COFACE-Families Europe also defends the right to access a basic bank account for all EU citizens without any form of discrimination. We underline the necessity for all families to have access to certain financial products such as mortgage credit, pensions and saving products to ensure that they can make long-term life investments which are essential for their family life. When families fall into over-indebtedness, it is essential that all Member States provide the right to debt settlement and a fresh start to allow for families to quickly return to the labour market and prevent a negative spiral which ends up costing society. 
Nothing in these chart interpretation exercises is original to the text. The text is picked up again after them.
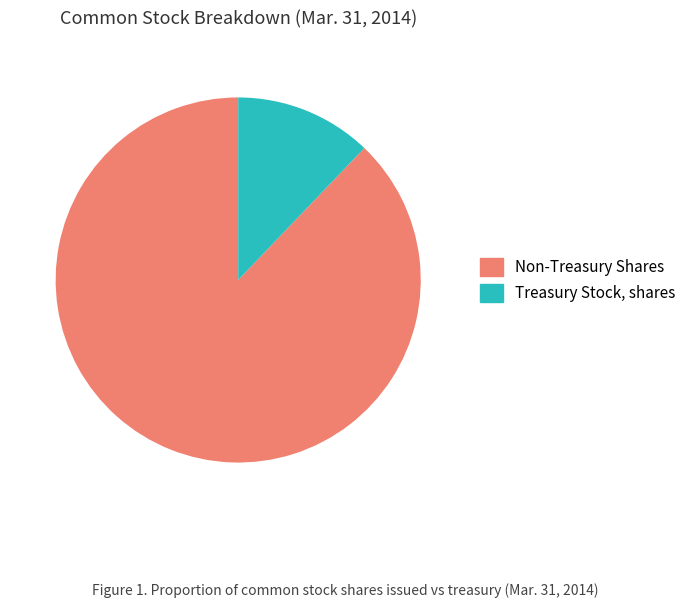

Is it true that Non-Treasury Shares is 99% of the pie?

False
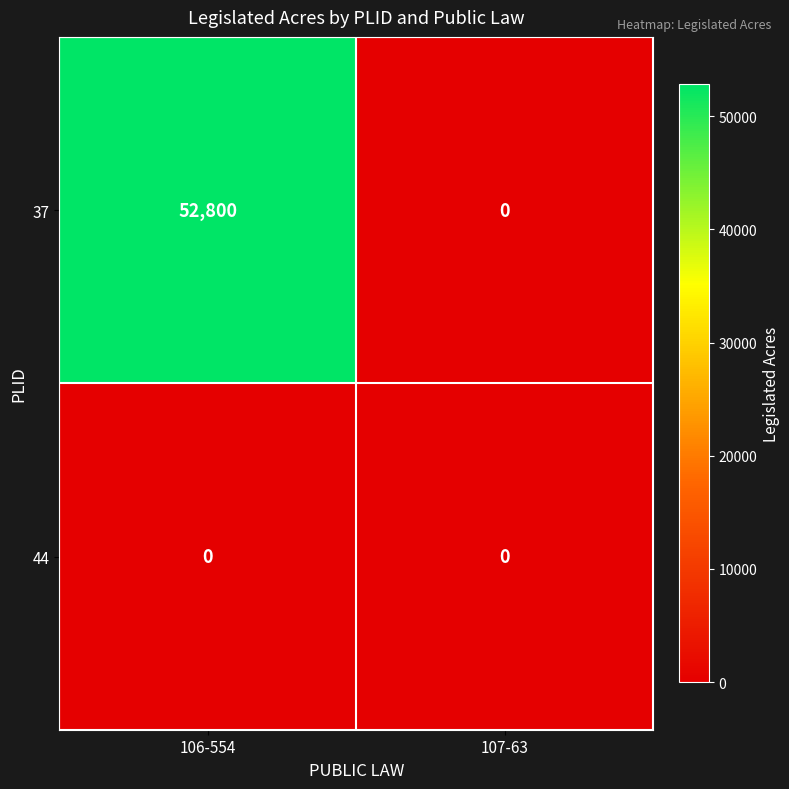

At which category is the sum across all series the highest?

106-554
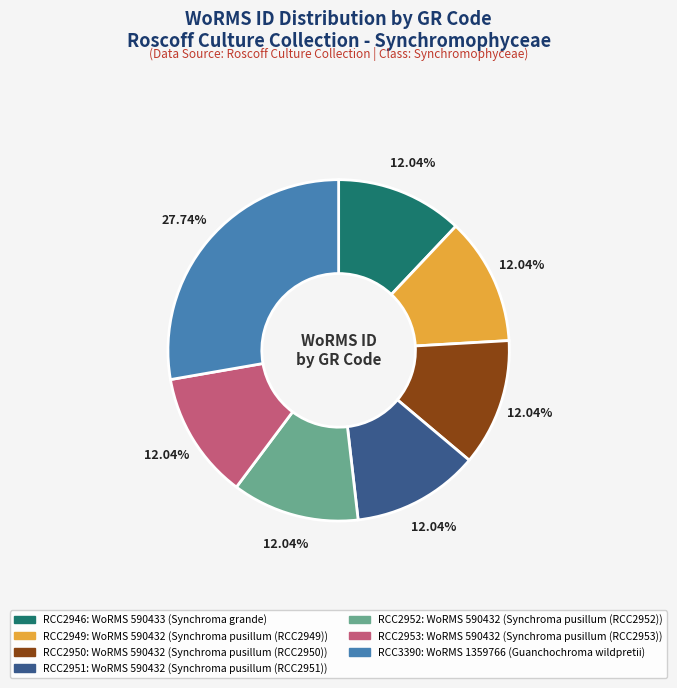

To the nearest percent, what percentage of the pie is RCC2953?

12%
Our key recommendations to boost the implementation of the European Pillar of Social Rights will help assess the actions taken to ensure a rebalancing of economic and social priorities. The reports of the seminars on “Economics at the service of society” and “Unlocking new economic thinking for a sustainable future” have brought COFACE reflections beyond social policy and into economic and environmental policy.
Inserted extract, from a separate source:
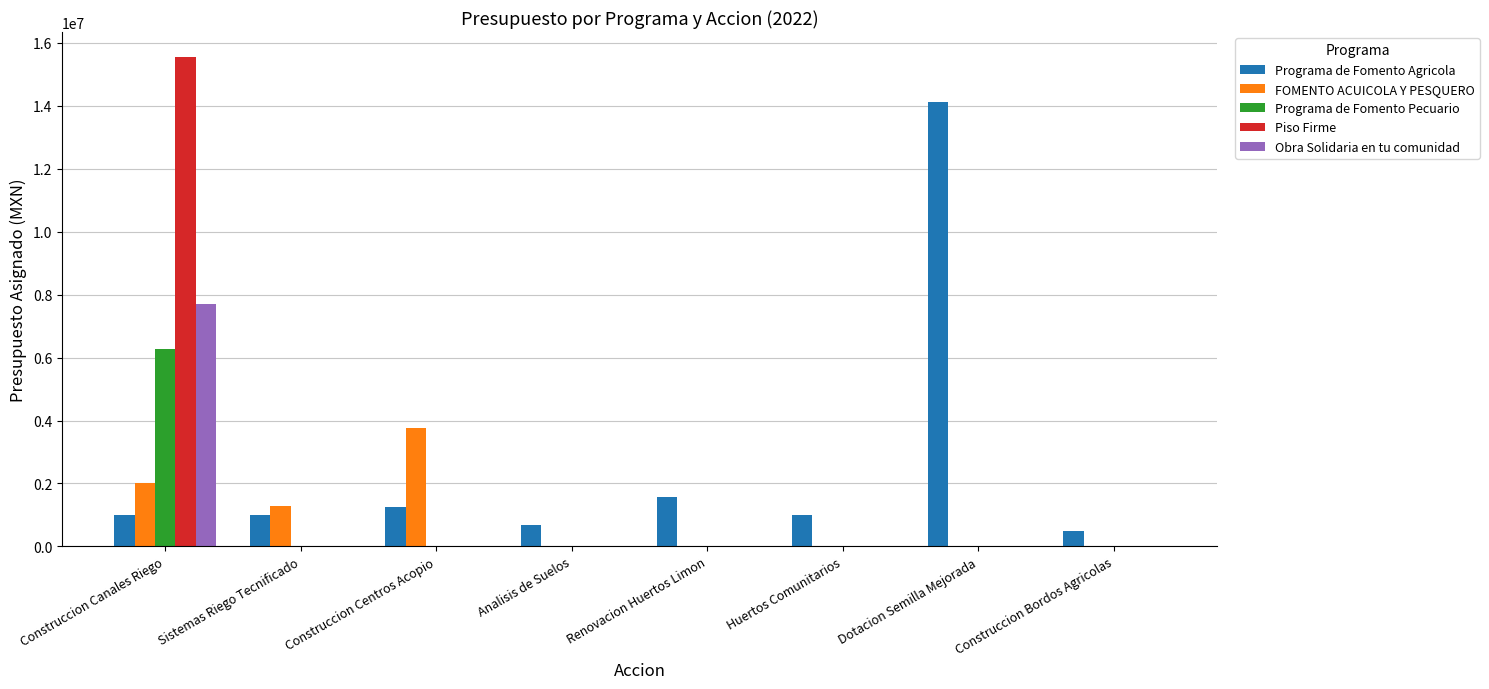

Which category has the highest value across all series?

Construccion Canales Riego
An economic and financial system that works for both growth and well-being of families remains an essential challenge, through targeted measures to promote financial inclusion and prevent over-indebtedness (as highlighted in the COFACE Financial Inclusion Compendium and Inclusive financial models), but also through wider economic reflections for a more sustainable future. Our vision is outlined in our 14 Economic principles for an Economy which Cares.
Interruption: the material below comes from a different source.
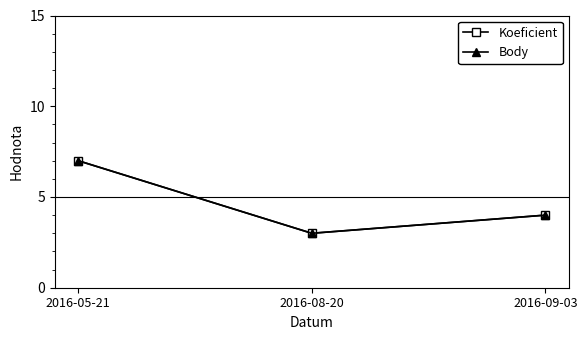

Which series has the largest total across all categories?

Koeficient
Social Inclusion & poverty prevention

The three European Union Institutions proclaimed the European Pillar of Social Rights in November 2017 – a kind of compass to guide future EU social and economic policy and legislative actions. It aims to deliver new and more effective rights for citizens. It consists of 20 key principles, structured around three categories: equal opportunities and access to the labour market; fair working conditions; and social protection and inclusion.

Job losses linked to the economic crises of 2008 and 2020 mean that an increasing number of families are threatened by social exclusion and poverty, making it essential to build a preventative safety net based on access to resources, services and time arrangements. There is a need more than ever to push for universal policies which effectively support families and children in vulnerable situations (single parent families, large families, migrant families, rainbow families, blended families, families with disabilities) in ways which prevent differentiation and social stigma, but measures the intensity of care and support needed. 

COFACE continuously advocates for meaningful implementation of the European Pillar of Social Rights through legislative and non-legislative measures to ensure it can be useful to tackle challenges at local level and how it links to other on-going legislative and policy initiatives. Following the successful #Iwantworklifebalance campaign in support of the EU work-life balance directive (between 2017 and 2019), the EU adopted minimum standards on adequately paternity leave, parental leave, carers leave and flexible work arrangements.

In September 2019, to welcome the new European Parliament, we launched our New Deal for Families of Today, which is our key contribution to drive the implementation of the European Pillar of Social Rights Action Plan through concrete objectives to be reached by 2024. This New Deal reflects the clear needs and challenges of families of today. We are ready to work in partnership with the European Union Institutions to drive implementation of social rights for families of today.